I moved on to Olivier My’s workshop on Kanban values. I was delighted to see that the will to return to the roots and values of agility was shared by several of my colleagues 
Funny anecdote: on 4 people, our team was made up of three pregnant women (me included):




This workshop was worked out by Mike Burrows and translated in French by Christophe Keromen. In this workshop, each team had to communicate to link up each Kanban founding principle and each core practice to the 9 Kanban values. The purpose of this exercise lies in the fact that each principle can be linked to several Kanban values. Through discussions and exchanges the team should choose which -according to their opinion- is the predominant value for each element. Then we’ve been thinking about the practical case of one team member to determine which 3 values he should work on first according to his own specific issues.
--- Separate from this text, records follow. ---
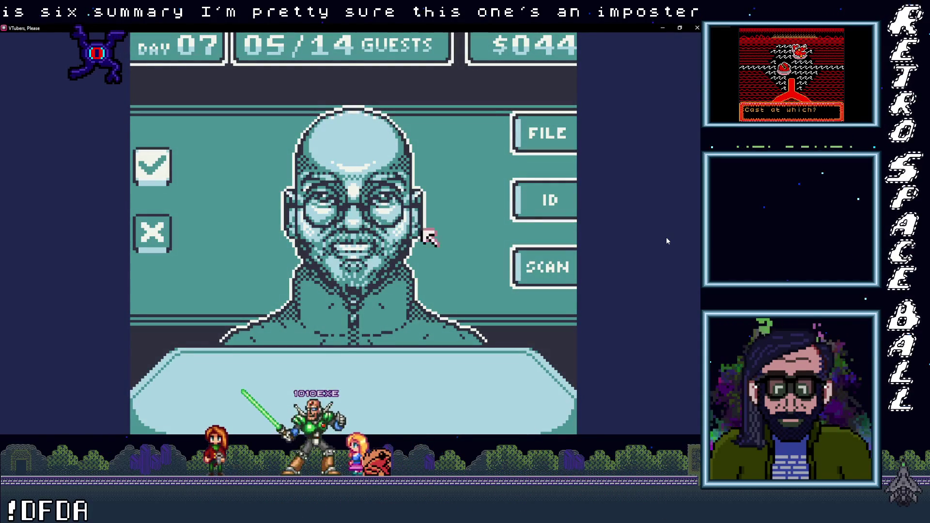
pyautogui.click(538, 264)
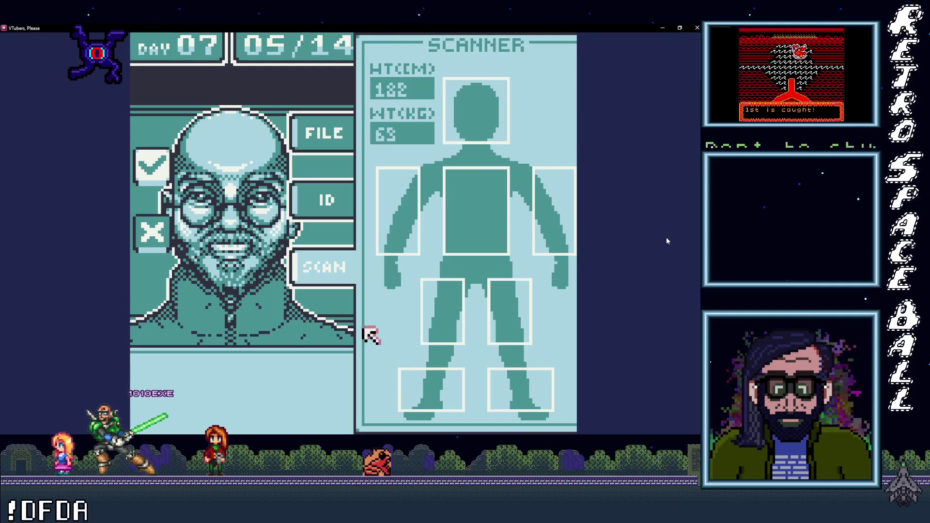
pyautogui.press('z')
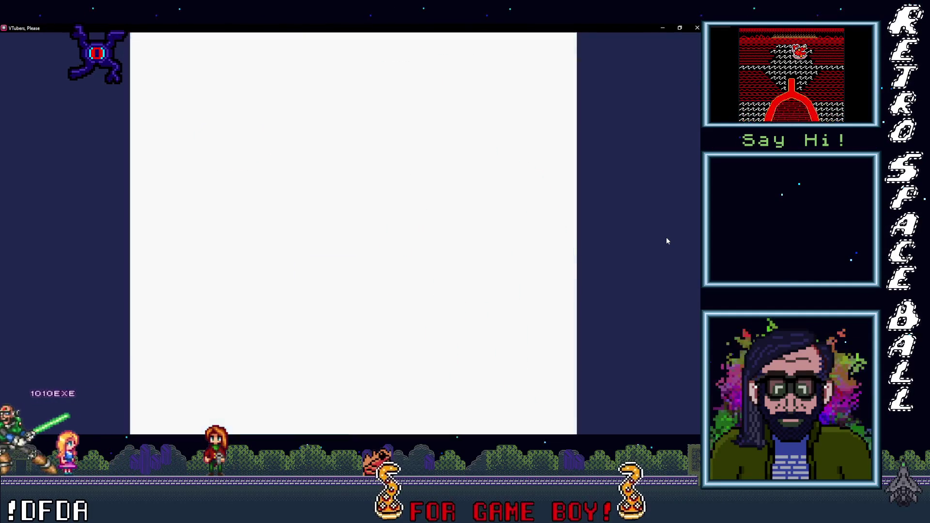
pyautogui.press('z')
At last, each team built its graphic presentation of the 9 Kanban values. Down below you can see maps drawn by the teams:





The following day, I went on alternating between sessions and talks with my colleagues. I especially liked talking with Stéphane Langlois about recruitment 3.0 (i.e. recruitment at the era of management 3.0).
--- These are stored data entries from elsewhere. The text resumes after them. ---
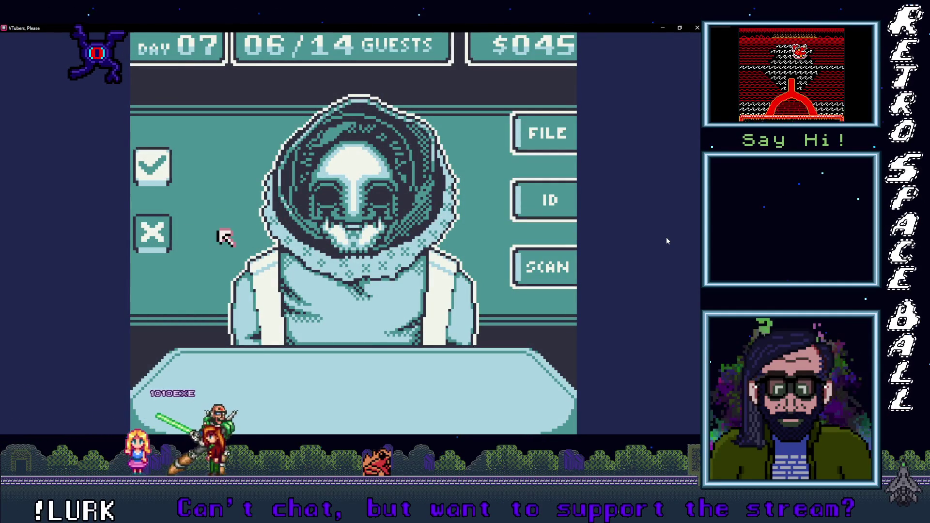
# Step: Deny the hooded, white-haired and bearded guests, then scan and approve the long-haired guest
pyautogui.press('x')
pyautogui.press('z')
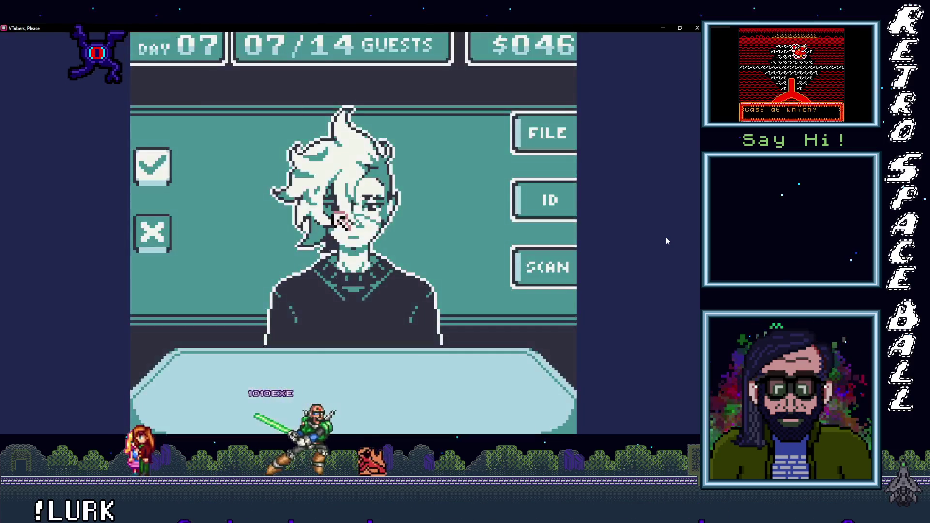
pyautogui.click(522, 266)
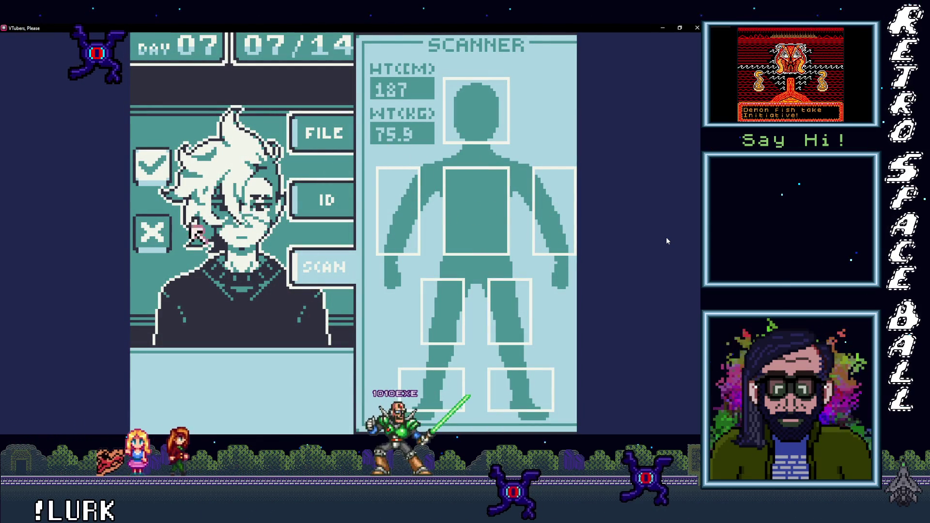
pyautogui.press('x')
pyautogui.press('z')
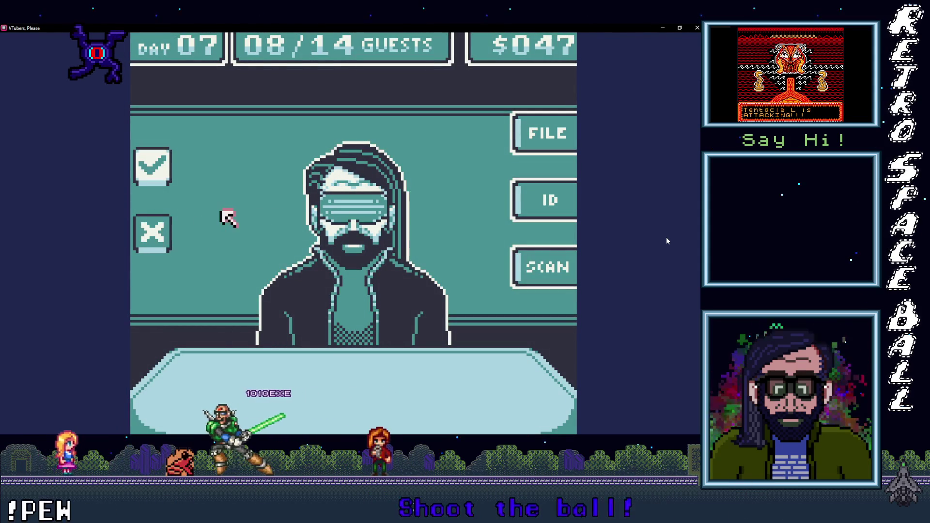
pyautogui.press('x')
pyautogui.press('z')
This year the MIX-IT offered a random session just at the end of lunch break. Several sessions at the same time not described in the program and where participants were randomly splitted up. It’s a real challenge for speakers who have to captivate an audience who didn’t choose to come and listen to them. For participants, it’s a way to broaden their perspectives while discovering a topic they ignore or know little about. As for me, I attended a session about software kraftmanship meant to explain why setting up practices about code quality should not be considered as a pool of costs but rather as an investment bearing its fruit in the medium term.


I ended my MIX-IT 2016 by the workshop of Romain Vignessans motivation pas d’action ! [without motivation no action!]. It’s a workshop using the serious game Moving Motivators from Jurgen Appelo exploring intrinsic motivation factors. Romain gave us some solutions to identify our own main motivation factors. For example, here are mine classified in order of importance (the most important is on the right).




We have also seen that beyond knowing our own motivation factors, it was interesting to share these motivation factors with the team and to deduce the motivation factors of the team. This enables to ease collaboration, but also recruitment and integration of newcomers. For example, if a team ranking first “Order” recruits a person whose important factor is “Freedom”, it’s good to identify it at the soonest and talk about it. A solution could be, for example, to set up rules defining the area of autonomy for each person. Thus, we can please everyone.

'I finished this workshop with many ideas
and even today I find new situations to use it!
In short a workshop with a high ROTI for me ?'


That’s how ended my MIX-IT 2016. On my way back in the train I felt replete. I was tired, but it was a nice tiredness. I had spent two days well filled in, talking with people I really like and discovered more. I learnt many things, I expanded my facilitation and management toolbox! And furthermore I had a great time. I look forward to go back next year and to be sure to get the right to go back I’m already thinking about the topic I could present!